Content starts
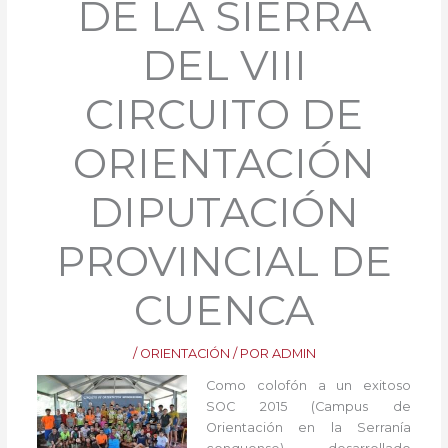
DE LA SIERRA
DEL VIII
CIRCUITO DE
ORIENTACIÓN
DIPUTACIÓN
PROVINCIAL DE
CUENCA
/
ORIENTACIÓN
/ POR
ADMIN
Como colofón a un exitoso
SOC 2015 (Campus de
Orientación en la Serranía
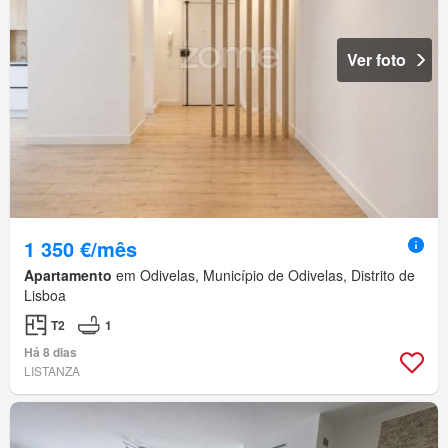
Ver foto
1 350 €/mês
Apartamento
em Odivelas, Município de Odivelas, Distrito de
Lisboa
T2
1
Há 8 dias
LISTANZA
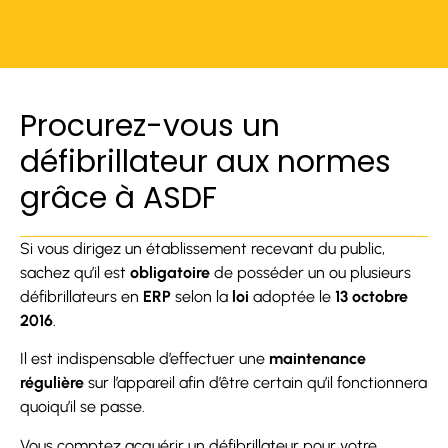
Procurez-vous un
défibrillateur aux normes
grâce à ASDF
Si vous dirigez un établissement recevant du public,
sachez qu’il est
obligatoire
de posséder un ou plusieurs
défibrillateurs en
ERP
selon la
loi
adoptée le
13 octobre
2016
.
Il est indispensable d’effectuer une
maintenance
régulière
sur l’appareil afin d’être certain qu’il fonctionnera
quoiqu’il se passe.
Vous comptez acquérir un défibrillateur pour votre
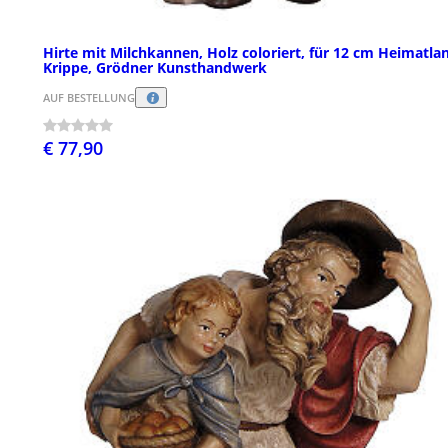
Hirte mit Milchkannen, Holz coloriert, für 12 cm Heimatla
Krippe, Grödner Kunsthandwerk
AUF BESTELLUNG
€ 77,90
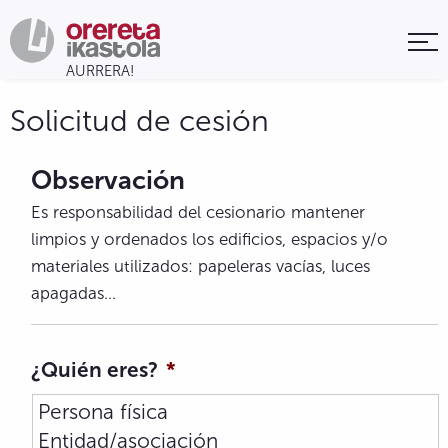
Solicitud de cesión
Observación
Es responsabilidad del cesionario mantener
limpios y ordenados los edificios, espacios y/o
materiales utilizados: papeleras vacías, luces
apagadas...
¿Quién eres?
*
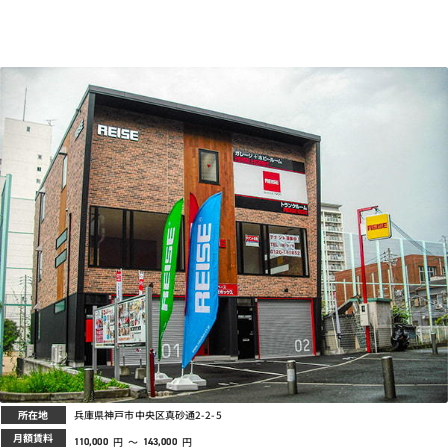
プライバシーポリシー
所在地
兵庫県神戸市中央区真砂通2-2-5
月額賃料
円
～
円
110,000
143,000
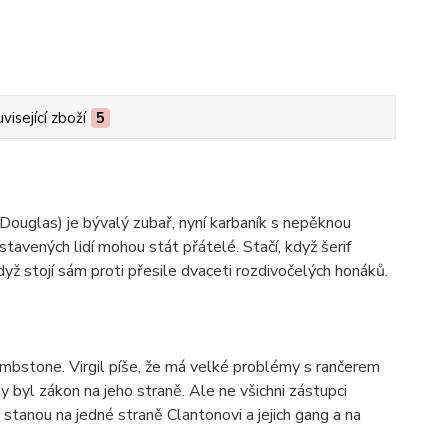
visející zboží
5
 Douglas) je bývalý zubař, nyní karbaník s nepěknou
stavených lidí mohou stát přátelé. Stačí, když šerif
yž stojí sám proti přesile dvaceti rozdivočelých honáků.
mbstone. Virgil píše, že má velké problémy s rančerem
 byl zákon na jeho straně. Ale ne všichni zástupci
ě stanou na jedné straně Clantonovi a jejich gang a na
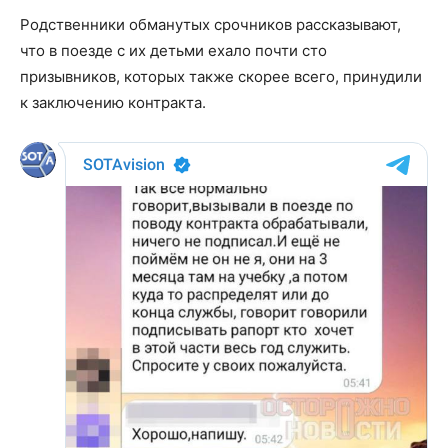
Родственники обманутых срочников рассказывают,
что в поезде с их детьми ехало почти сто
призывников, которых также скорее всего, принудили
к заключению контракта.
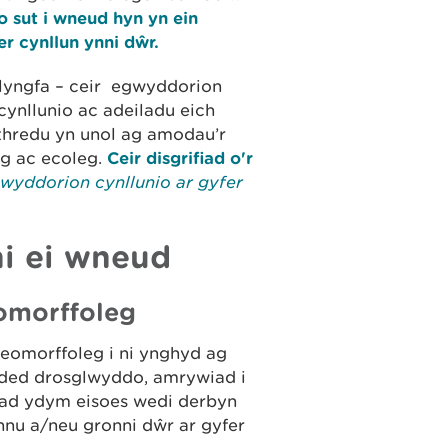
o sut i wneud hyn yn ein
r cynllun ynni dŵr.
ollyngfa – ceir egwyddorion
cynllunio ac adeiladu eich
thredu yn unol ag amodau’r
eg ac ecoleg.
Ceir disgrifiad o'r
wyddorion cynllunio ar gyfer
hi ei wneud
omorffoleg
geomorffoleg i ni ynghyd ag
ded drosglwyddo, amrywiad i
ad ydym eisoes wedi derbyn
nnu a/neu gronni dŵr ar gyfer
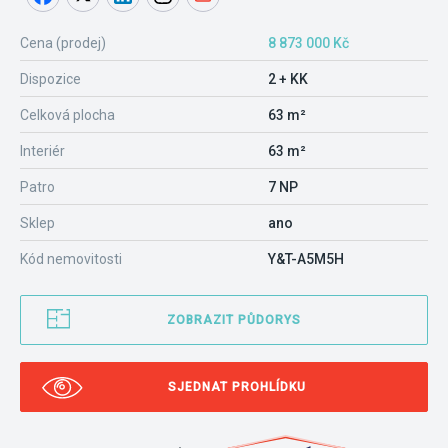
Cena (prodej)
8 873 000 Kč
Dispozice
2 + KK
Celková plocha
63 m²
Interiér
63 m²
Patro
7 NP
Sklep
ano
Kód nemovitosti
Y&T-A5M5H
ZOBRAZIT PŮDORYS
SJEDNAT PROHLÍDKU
Content ends
Content starts
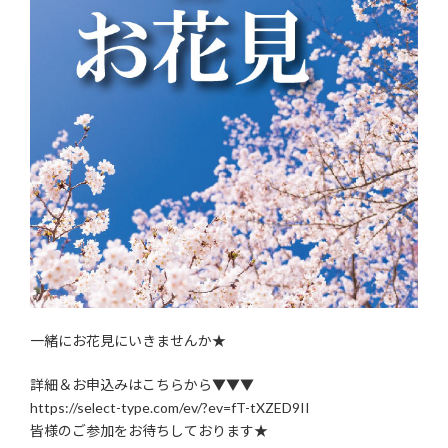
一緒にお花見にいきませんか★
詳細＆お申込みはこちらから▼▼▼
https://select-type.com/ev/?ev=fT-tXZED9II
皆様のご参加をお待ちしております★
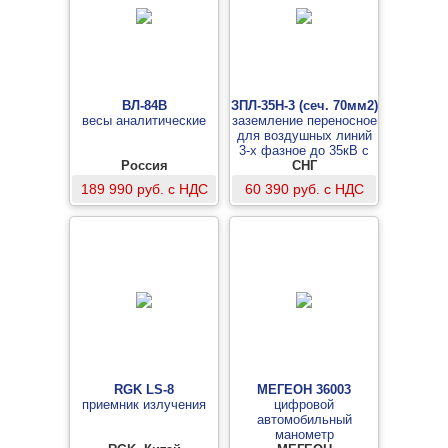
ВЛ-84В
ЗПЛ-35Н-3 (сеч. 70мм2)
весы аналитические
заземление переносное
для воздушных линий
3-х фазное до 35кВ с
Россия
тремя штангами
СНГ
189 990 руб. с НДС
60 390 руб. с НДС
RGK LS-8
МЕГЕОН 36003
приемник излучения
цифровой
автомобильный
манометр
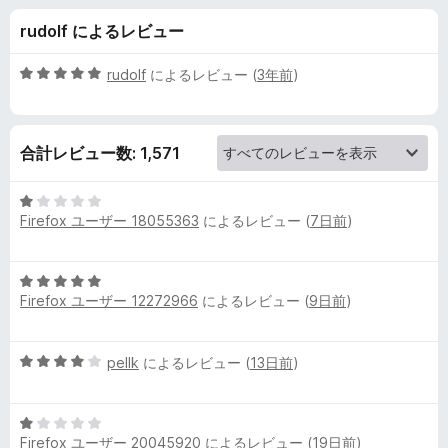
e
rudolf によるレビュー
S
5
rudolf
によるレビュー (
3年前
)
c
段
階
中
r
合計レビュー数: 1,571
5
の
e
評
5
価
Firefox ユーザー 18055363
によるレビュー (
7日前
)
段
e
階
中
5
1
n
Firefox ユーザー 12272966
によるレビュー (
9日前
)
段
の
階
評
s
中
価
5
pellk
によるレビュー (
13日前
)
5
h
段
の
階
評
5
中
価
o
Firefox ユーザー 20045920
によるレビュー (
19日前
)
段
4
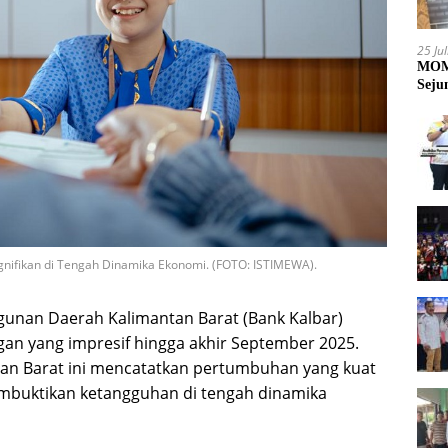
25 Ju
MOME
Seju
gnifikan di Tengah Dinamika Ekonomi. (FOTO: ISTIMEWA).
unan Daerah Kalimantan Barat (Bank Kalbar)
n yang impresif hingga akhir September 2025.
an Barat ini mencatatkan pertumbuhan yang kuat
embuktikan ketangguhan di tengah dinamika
Content ends
Content starts
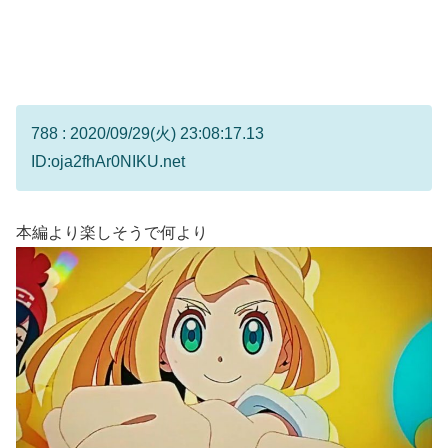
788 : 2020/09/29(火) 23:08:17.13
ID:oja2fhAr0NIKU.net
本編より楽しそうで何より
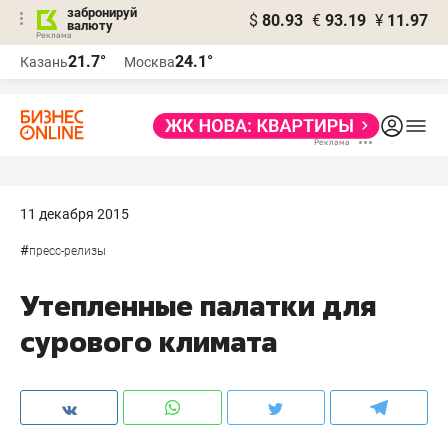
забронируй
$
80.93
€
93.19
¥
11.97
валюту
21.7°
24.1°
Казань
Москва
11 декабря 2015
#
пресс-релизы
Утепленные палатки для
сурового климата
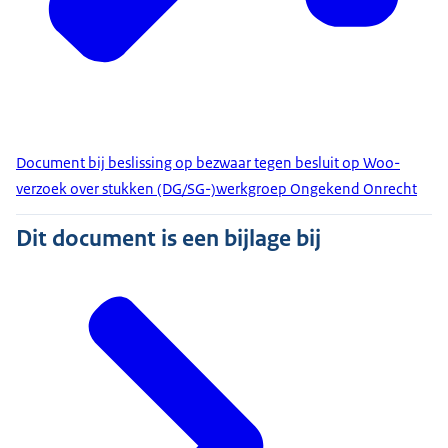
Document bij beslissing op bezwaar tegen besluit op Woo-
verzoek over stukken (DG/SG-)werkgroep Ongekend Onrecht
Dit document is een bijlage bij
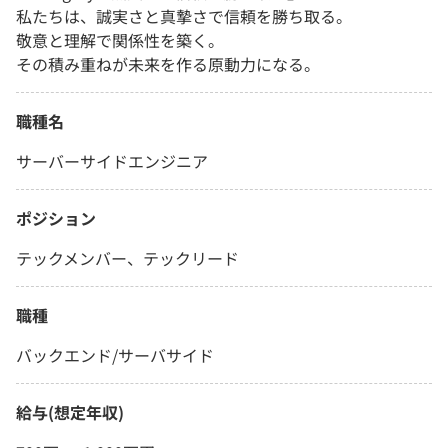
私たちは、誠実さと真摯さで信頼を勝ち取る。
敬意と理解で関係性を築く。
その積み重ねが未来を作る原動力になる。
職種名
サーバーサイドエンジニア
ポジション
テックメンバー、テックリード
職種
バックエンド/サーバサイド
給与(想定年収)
Content ends
_EXERCISE AIM_
Return the material from the line containing "cynllunio ac adeiladu eich" through the line containing "SJEDNAT PROHLÍDKU", exactly and in full, but without its pictures.

_RESULT OF THIS TASK_
cynllunio ac adeiladu eich
thredu yn unol ag amodau’r
eg ac ecoleg.
Ceir disgrifiad o'r
wyddorion cynllunio ar gyfer
hi ei wneud
omorffoleg
geomorffoleg i ni ynghyd ag
ded drosglwyddo, amrywiad i
ad ydym eisoes wedi derbyn
nnu a/neu gronni dŵr ar gyfer
Cena (prodej)
8 873 000 Kč
Dispozice
2 + KK
Celková plocha
63 m²
Interiér
63 m²
Patro
7 NP
Sklep
ano
Kód nemovitosti
Y&T-A5M5H
ZOBRAZIT PŮDORYS
SJEDNAT PROHLÍDKU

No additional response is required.